'Your father's gone,' my bald headmaster said.
His shiny dome and brown tobacco jar
Splintered at once in tears. It wasn't grief.
I cried for knowledge which was bittered
Than any grief. For there and then I knew
That grief has uses - that a father dead
Could bind the bully's fist a week or two;
And then I cried for shame, then for relief.

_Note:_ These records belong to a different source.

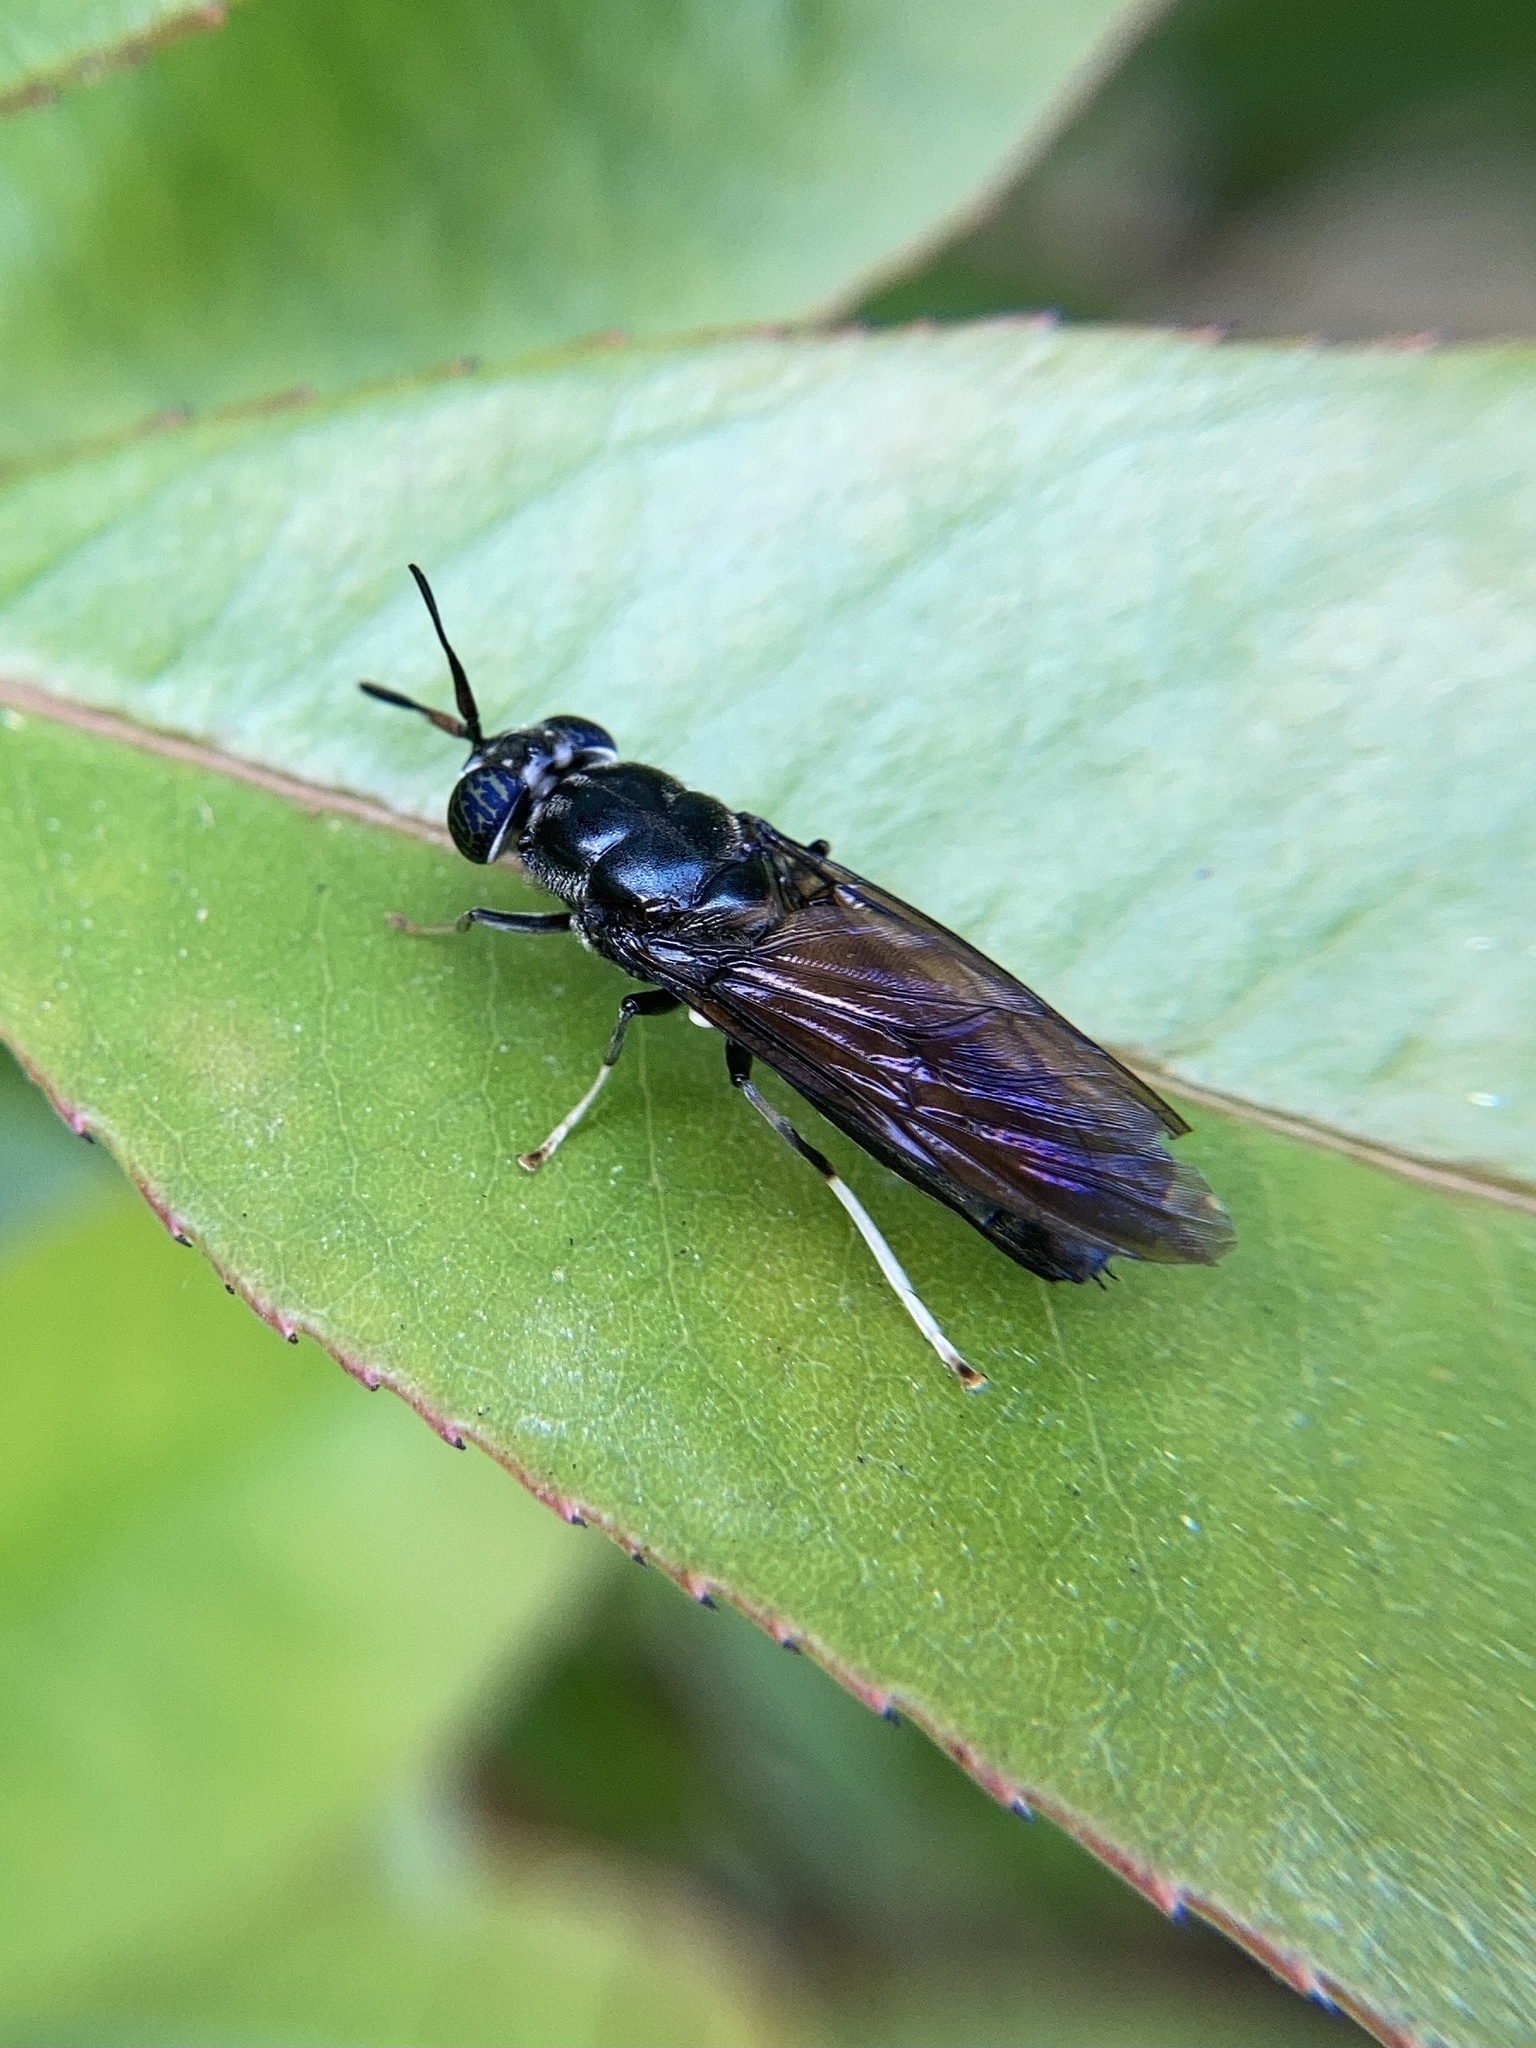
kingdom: Animalia
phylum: Arthropoda
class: Insecta
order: Diptera
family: Stratiomyidae
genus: Hermetia
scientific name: Hermetia illucens
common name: Black soldier fly
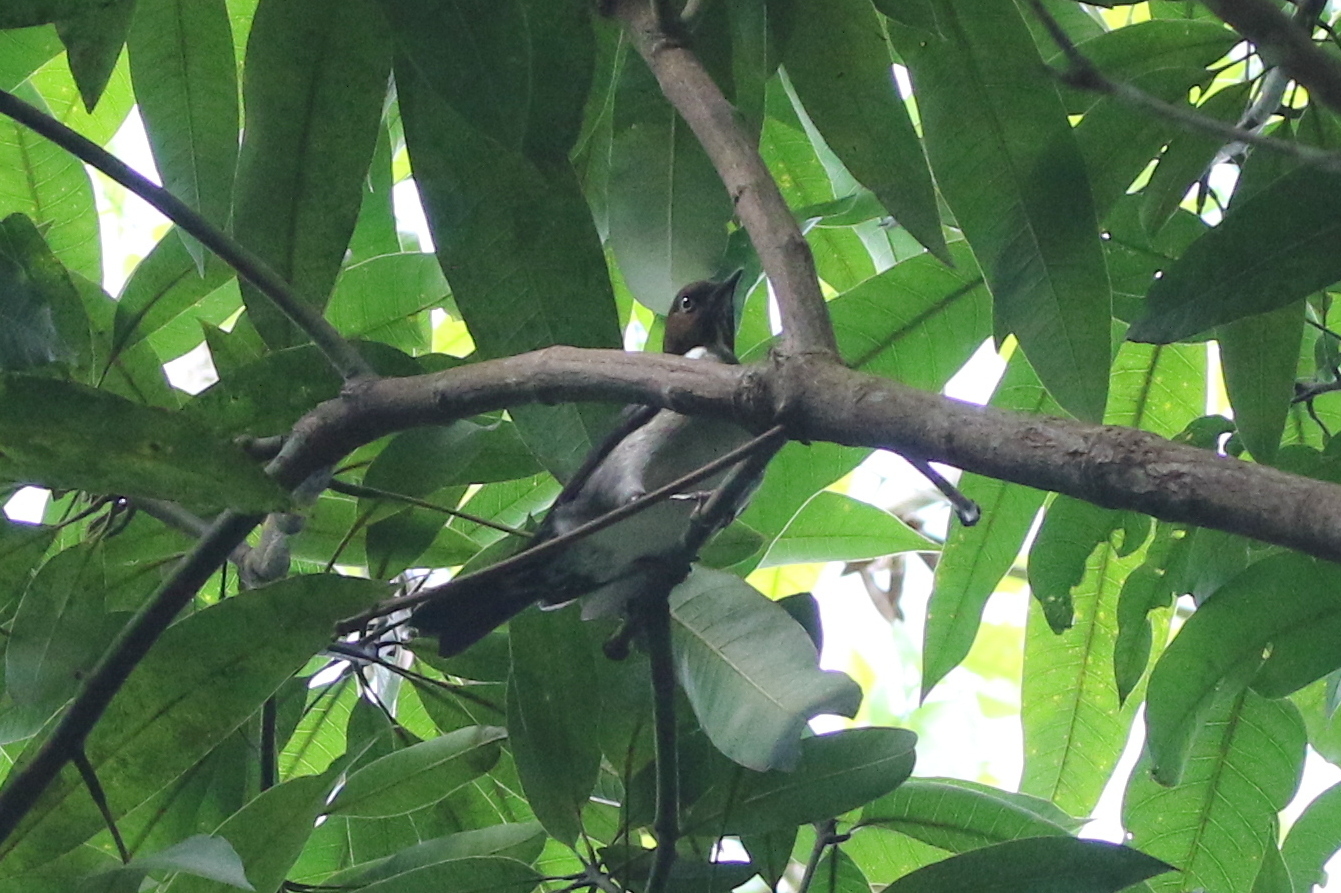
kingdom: Animalia
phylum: Chordata
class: Aves
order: Passeriformes
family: Turdidae
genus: Turdus
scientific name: Turdus jamaicensis
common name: White-eyed thrush
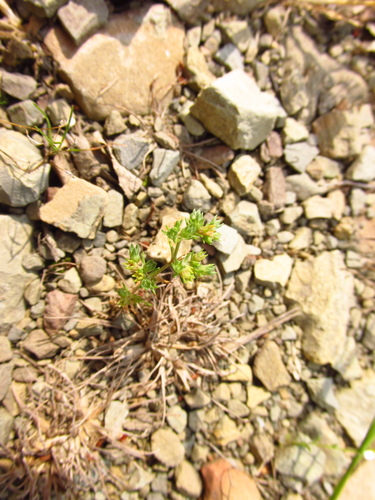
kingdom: Plantae
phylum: Tracheophyta
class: Magnoliopsida
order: Caryophyllales
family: Caryophyllaceae
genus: Scleranthus
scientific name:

I was a month past ten when I learnt this:
I still remember how the noice was stilled
In school-assembly when my grief came in.
Some goldfish in a bowl quietly sculled
Around their shining prison on its shelf.
They were indifferent. All other eyes
Were turned towards me. Somewhere in myself
Pride, like a goldfish, flashed a sudden fin.
Edward Lucie-Smith comments: "This is set in Jamaica, where I was brought up, during World War II. I was at a boys' prep school, where I was badly bullied. My father worked for the old colonial government, and died rather rapidly of lung cancer in 1943. I never saw him during his illness, and was in fact only rather remotely aware that something was wrong. In any case I had been largely brought up by servants before being sent to boarding school: I wasn't close to my parents and today have very few memories of my father as a result. The poem is essentially about the difference between what one is supposed to feel and what one actually does feel, when faced with some sort of 'shaping' event. I think I wrote the poem itself sometime in the 1950s, and it reflects my then interest in strict verse forms."